• _PROBLEM DETAILS_
How many lines in the records below contain the string "Sampling"? Case counts. Reply with the number only.
>>>>>
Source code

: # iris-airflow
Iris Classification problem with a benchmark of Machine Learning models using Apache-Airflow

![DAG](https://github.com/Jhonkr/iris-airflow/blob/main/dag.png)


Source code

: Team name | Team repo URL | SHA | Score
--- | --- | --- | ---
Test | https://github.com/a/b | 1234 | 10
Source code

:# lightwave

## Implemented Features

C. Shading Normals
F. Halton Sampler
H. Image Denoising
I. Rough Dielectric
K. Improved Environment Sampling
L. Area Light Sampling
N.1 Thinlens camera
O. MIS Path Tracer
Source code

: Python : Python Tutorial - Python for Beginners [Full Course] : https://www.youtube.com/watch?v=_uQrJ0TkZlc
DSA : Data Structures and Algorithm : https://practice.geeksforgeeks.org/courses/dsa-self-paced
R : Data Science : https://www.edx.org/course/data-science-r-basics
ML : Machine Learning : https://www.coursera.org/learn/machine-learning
<<<<<
• _ANSWER TO THIS PROBLEM_
2